Problem:
Using the records below, write out only the lines from the line containing "Explore all 20" up to and including the line containing "For Financial", exactly, with no pictures.

------------------------------------

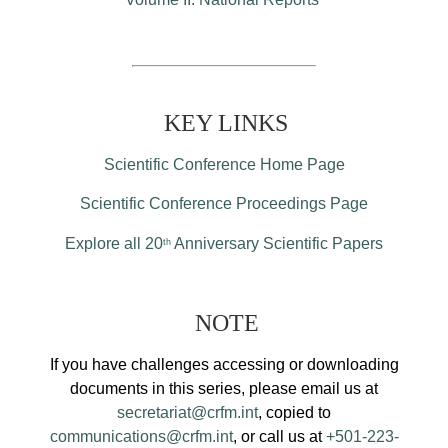
KEY LINKS
Scientific Conference Home Page
Scientific Conference Proceedings Page
Explore all 20
Anniversary Scientific Papers
th
NOTE
If you have challenges accessing or downloading
documents in this series, please email us at
secretariat@crfm.int
, copied to
communications@crfm.int
, or call us at
+501-223-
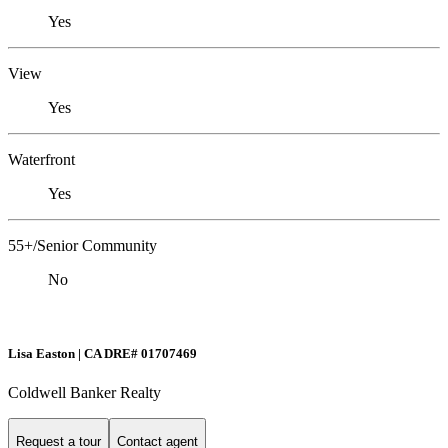
Yes
View
Yes
Waterfront
Yes
55+/Senior Community
No
Lisa Easton | CA DRE# 01707469
Coldwell Banker Realty
Request a tour
Contact agent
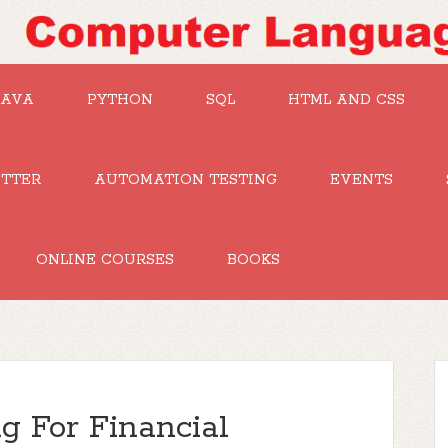
JAVA
PYTHON
SQL
HTML AND CSS
UTTER
AUTOMATION TESTING
EVENTS
ONLINE COURSES
BOOKS
 For Financial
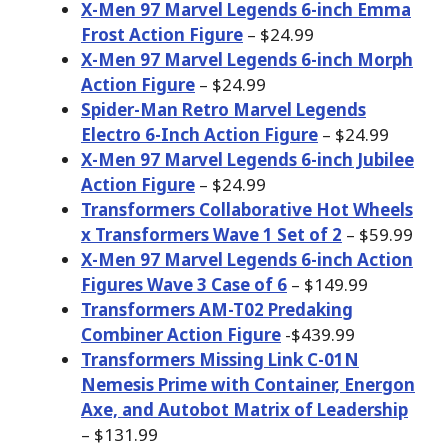
X-Men 97 Marvel Legends 6-inch Emma
Frost Action Figure
– $24.99
X-Men 97 Marvel Legends 6-inch Morph
Action Figure
– $24.99
Spider-Man Retro Marvel Legends
Electro 6-Inch Action Figure
– $24.99
X-Men 97 Marvel Legends 6-inch Jubilee
Action Figure
– $24.99
Transformers Collaborative Hot Wheels
x Transformers Wave 1 Set of 2
– $59.99
X-Men 97 Marvel Legends 6-inch Action
Figures Wave 3 Case of 6
– $149.99
Transformers AM-T02 Predaking
Combiner Action Figure
-$439.99
Transformers Missing Link C-01N
Nemesis Prime with Container, Energon
Axe, and Autobot Matrix of Leadership
– $131.99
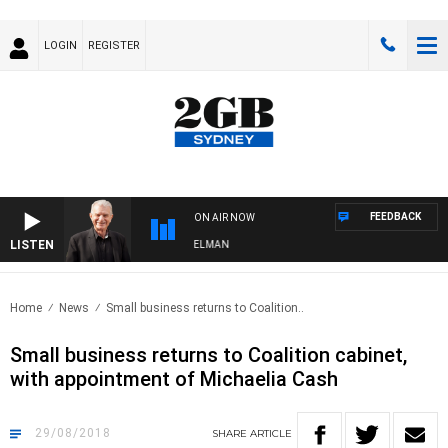
LOGIN
REGISTER
FEEDBACK
ON AIR NOW
LISTEN
HTS WITH BILL CREWS WITH SUSIE ELELMAN
Home
News
Small business returns to Coalition..
Small business returns to Coalition cabinet,
with appointment of Michaelia Cash
29/08/2018
SHARE
ARTICLE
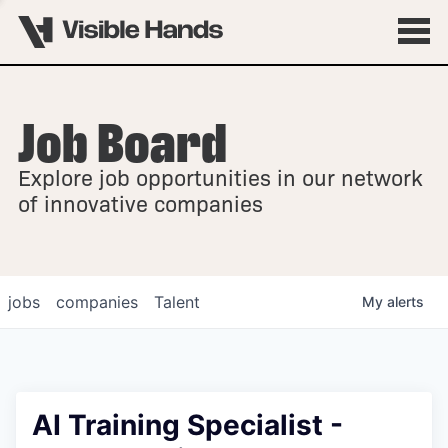
Job Board
OVERVIEW
Explore job opportunities in our network
FELLOWSHIPS
of innovative companies
jobs
companies
Talent
My
alerts
AI Training Specialist -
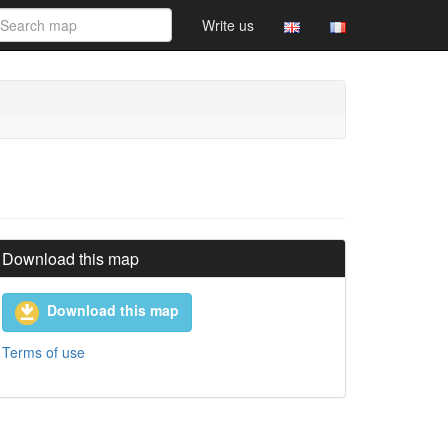
Write us
Download this map
Download this map
Terms of use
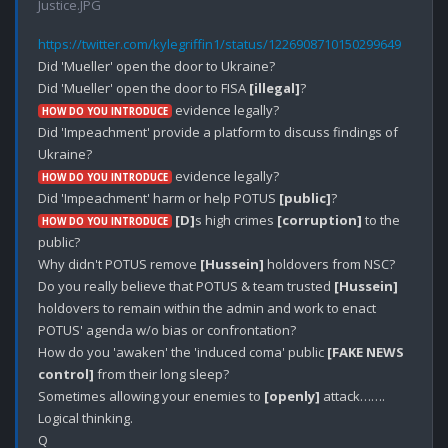
Justice.JPG
https://twitter.com/kylegriffin1/status/1226908710150299649
Did 'Mueller' open the door to Ukraine?

Did 'Mueller' open the door to FISA 
[illegal]
 evidence legally?

HOW DO YOU INTRODUCE
Did 'Impeachment' provide a platform to discuss findings of 
 evidence legally?

HOW DO YOU INTRODUCE
Did 'Impeachment' harm or help POTUS 
[public]
[D]
s high crimes 
[corruption]
 to the 
HOW DO YOU INTRODUCE
public?

Why didn't POTUS remove 
[Hussein]
 holdovers from NSC?

Do you really believe that POTUS & team trusted 
[Hussein]
holdovers to remain within the admin and work to enact 
POTUS' agenda w/o bias or confrontation? 

How do you 'awaken' the 'induced coma' public 
[FAKE NEWS 
control]
 from their long sleep?

Sometimes allowing your enemies to 
[openly]
 attack…….

Logical thinking. 
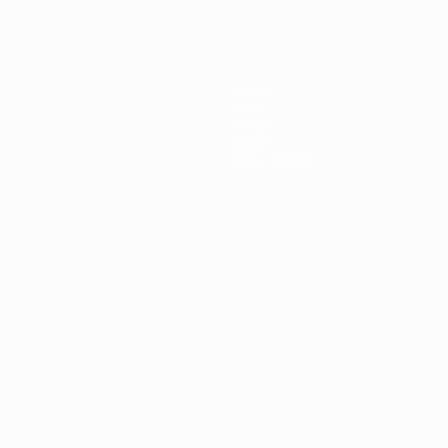
Teams
News
History
About
Store (clubs)
ês
العربية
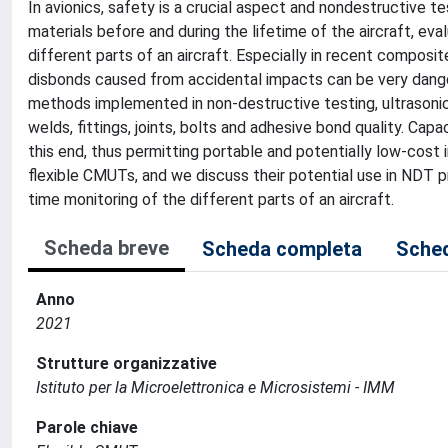
In avionics, safety is a crucial aspect and nondestructive t
materials before and during the lifetime of the aircraft, ev
different parts of an aircraft. Especially in recent composi
disbonds caused from accidental impacts can be very danger
methods implemented in non-destructive testing, ultrasoni
welds, fittings, joints, bolts and adhesive bond quality. Ca
this end, thus permitting portable and potentially low-cost 
flexible CMUTs, and we discuss their potential use in NDT p
time monitoring of the different parts of an aircraft.
Scheda breve
Scheda completa
Sched
Anno
2021
Strutture organizzative
Istituto per la Microelettronica e Microsistemi - IMM
Parole chiave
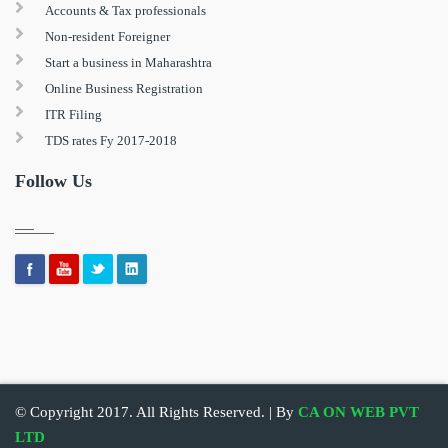
Accounts & Tax professionals
Non-resident Foreigner
Start a business in Maharashtra
Online Business Registration
ITR Filing
TDS rates Fy 2017-2018
Follow Us
© Copyright 2017. All Rights Reserved. | By
CA ON WEB PVT
LTD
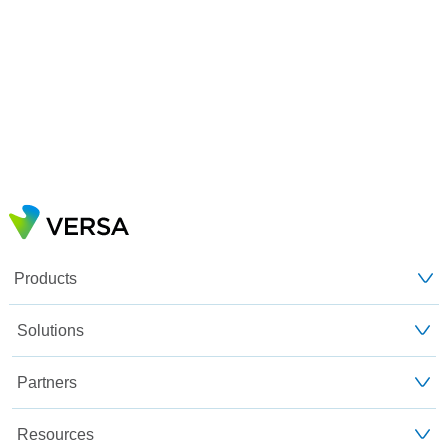
Products
Solutions
Partners
Resources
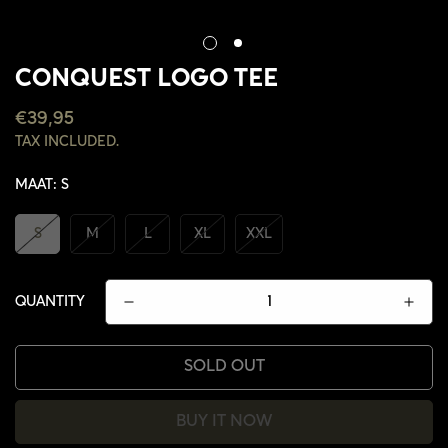
CONQUEST LOGO TEE
REGULAR
€39,95
PRICE
TAX INCLUDED.
MAAT:
S
S
M
L
XL
XXL
QUANTITY
SOLD OUT
BUY IT NOW
CONFIRM YOUR AGE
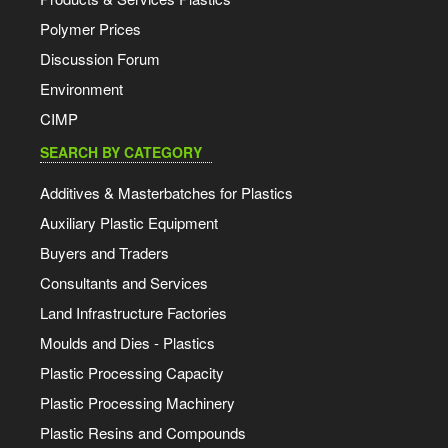
Polymer Prices
Discussion Forum
Environment
CIMP
SEARCH BY CATEGORY
Additives & Masterbatches for Plastics
Auxiliary Plastic Equipment
Buyers and Traders
Consultants and Services
Land Infrastructure Factories
Moulds and Dies - Plastics
Plastic Processing Capacity
Plastic Processing Machinery
Plastic Resins and Compounds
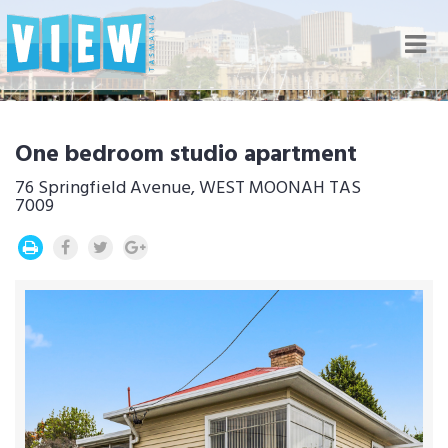
Nav
One bedroom studio apartment
76 Springfield Avenue, WEST MOONAH TAS
7009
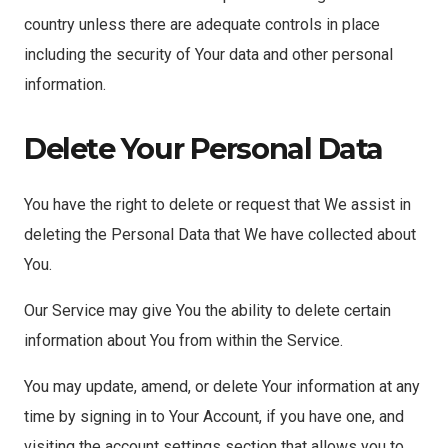
country unless there are adequate controls in place
including the security of Your data and other personal
information.
Delete Your Personal Data
You have the right to delete or request that We assist in
deleting the Personal Data that We have collected about
You.
Our Service may give You the ability to delete certain
information about You from within the Service.
You may update, amend, or delete Your information at any
time by signing in to Your Account, if you have one, and
visiting the account settings section that allows you to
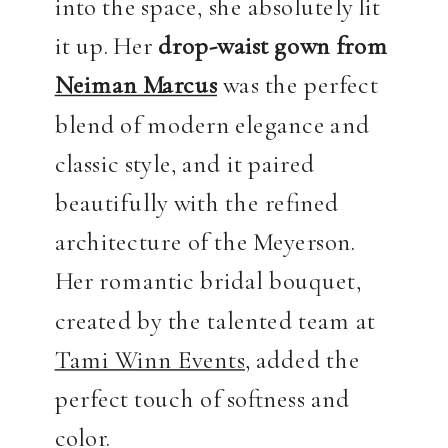
into the space, she absolutely lit
it up. Her
drop-waist gown from
Neiman Marcus
was the perfect
blend of modern elegance and
classic style, and it paired
beautifully with the refined
architecture of the Meyerson.
Her romantic bridal bouquet,
created by the talented team at
Tami Winn Events
, added the
perfect touch of softness and
color.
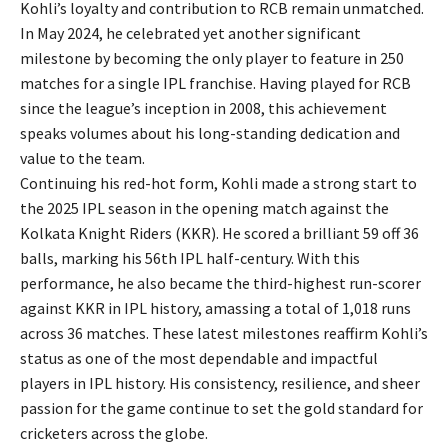
Kohli’s loyalty and contribution to RCB remain unmatched.
In May 2024, he celebrated yet another significant
milestone by becoming the only player to feature in 250
matches for a single IPL franchise. Having played for RCB
since the league’s inception in 2008, this achievement
speaks volumes about his long-standing dedication and
value to the team.
Continuing his red-hot form, Kohli made a strong start to
the 2025 IPL season in the opening match against the
Kolkata Knight Riders (KKR). He scored a brilliant 59 off 36
balls, marking his 56th IPL half-century. With this
performance, he also became the third-highest run-scorer
against KKR in IPL history, amassing a total of 1,018 runs
across 36 matches. These latest milestones reaffirm Kohli’s
status as one of the most dependable and impactful
players in IPL history. His consistency, resilience, and sheer
passion for the game continue to set the gold standard for
cricketers across the globe.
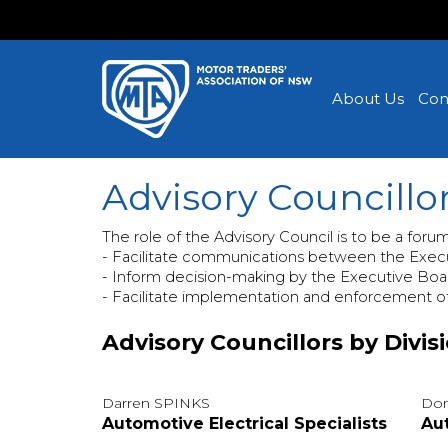
About Us
Con
Advisory Councillo
The role of the Advisory Council is to be a foru
- Facilitate communications between the Exec
- Inform decision-making by the Executive Boa
- Facilitate implementation and enforcement o
Advisory Councillors by Divis
Darren SPINKS
Don
Automotive Electrical Specialists
Au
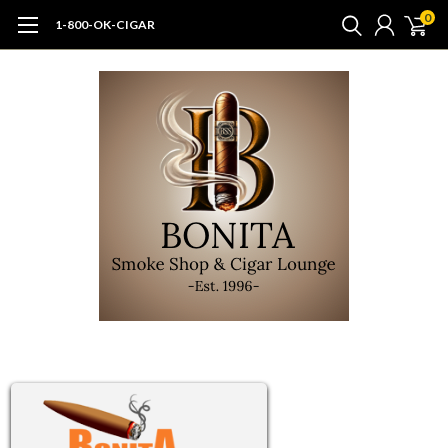
0
1-800-OK-CIGAR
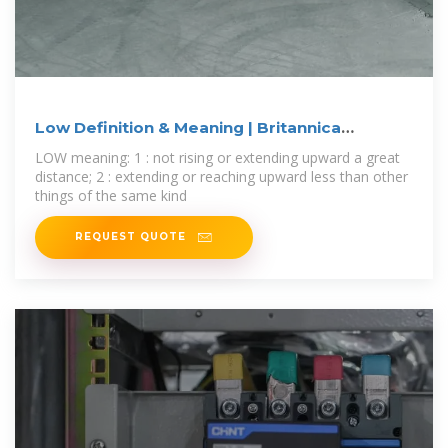
Low Definition & Meaning | Britannica
Dictionary
LOW meaning: 1 : not rising or extending upward a great
distance; 2 : extending or reaching upward less than other
things of the same kind
REQUEST QUOTE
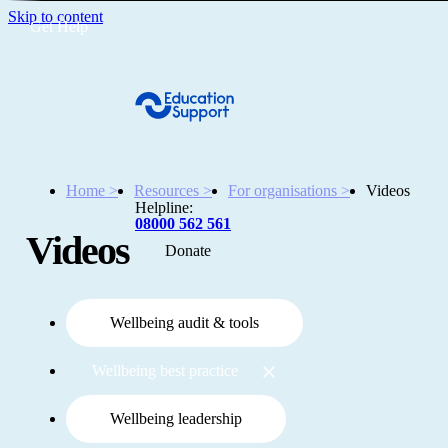
Skip to content
Get Help
Home >
Resources >
For organisations >
Videos
Helpline:
08000 562 561
Videos
Donate
Get help
Resources
Wellbeing audit & tools
Wellbeing best practice
About
Wellbeing leadership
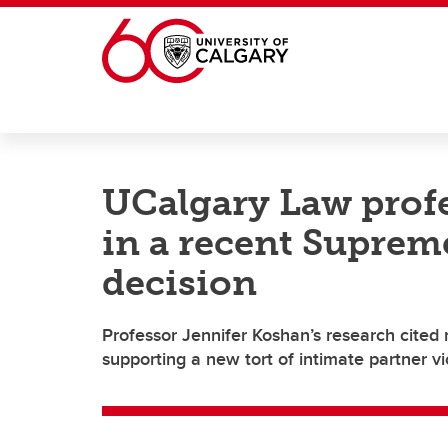
Skip to main content
UCalgary Law profe
in a recent Suprem
decision
Professor Jennifer Koshan’s research cite
supporting a new tort of intimate partner v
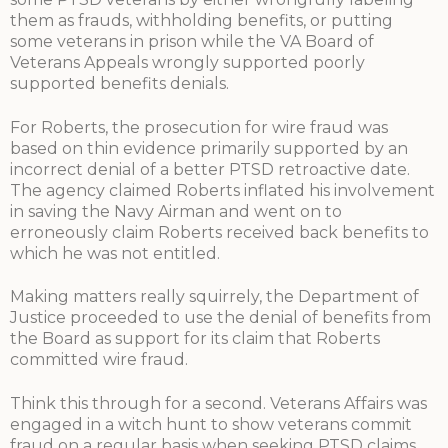
them as frauds, withholding benefits, or putting
some veterans in prison while the VA Board of
Veterans Appeals wrongly supported poorly
supported benefits denials.
For Roberts, the prosecution for wire fraud was
based on thin evidence primarily supported by an
incorrect denial of a better PTSD retroactive date.
The agency claimed Roberts inflated his involvement
in saving the Navy Airman and went on to
erroneously claim Roberts received back benefits to
which he was not entitled.
Making matters really squirrely, the Department of
Justice proceeded to use the denial of benefits from
the Board as support for its claim that Roberts
committed wire fraud.
Think this through for a second. Veterans Affairs was
engaged in a witch hunt to show veterans commit
fraud on a regular basis when seeking PTSD claims.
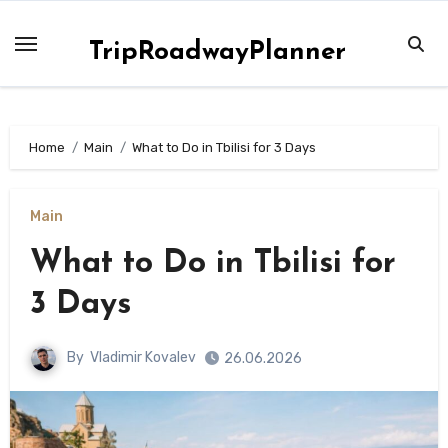
Skip
to
TripRoadwayPlanner
content
Home
Main
What to Do in Tbilisi for 3 Days
Main
What to Do in Tbilisi for
3 Days
By
Vladimir Kovalev
26.06.2026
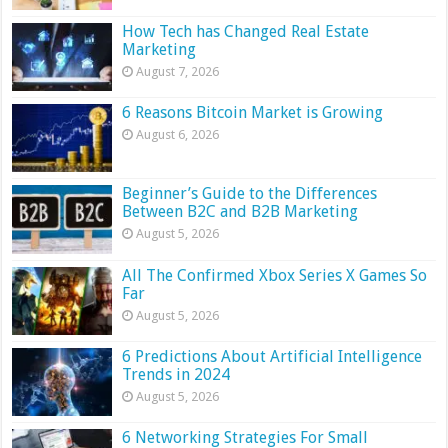
How Tech has Changed Real Estate
Marketing
August 7, 2026
6 Reasons Bitcoin Market is Growing
August 6, 2026
Beginner’s Guide to the Differences
Between B2C and B2B Marketing
August 5, 2026
All The Confirmed Xbox Series X Games So
Far
August 5, 2026
6 Predictions About Artificial Intelligence
Trends in 2024
August 5, 2026
6 Networking Strategies For Small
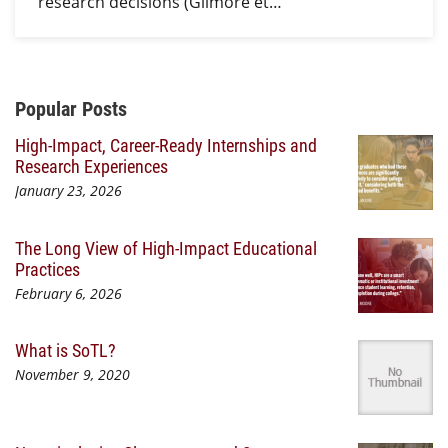
research decisions (Gilmore et…
Additional Content
Popular Posts
High-Impact, Career-Ready Internships and
Research Experiences
January 23, 2026
The Long View of High-Impact Educational
Practices
February 6, 2026
What is SoTL?
November 9, 2020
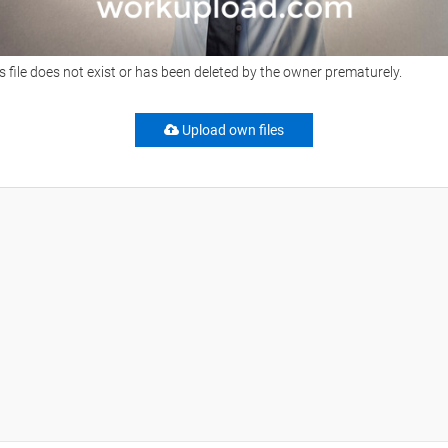
s file does not exist or has been deleted by the owner prematurely.
Upload own files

------------------------------------

Result below:
Explore all 20
Anniversary Scientific Papers
th
NOTE
If you have challenges accessing or downloading
documents in this series, please email us at
secretariat@crfm.int
, copied to
communications@crfm.int
, or call us at
+501-223-
Yes
View
Yes
Waterfront
Yes
55+/Senior Community
No
Lisa Easton | CA DRE# 01707469
Coldwell Banker Realty
Request a tour
Contact agent
JAVA
PYTHON
SQL
HTML AND CSS
UTTER
AUTOMATION TESTING
EVENTS
ONLINE COURSES
BOOKS
 For Financial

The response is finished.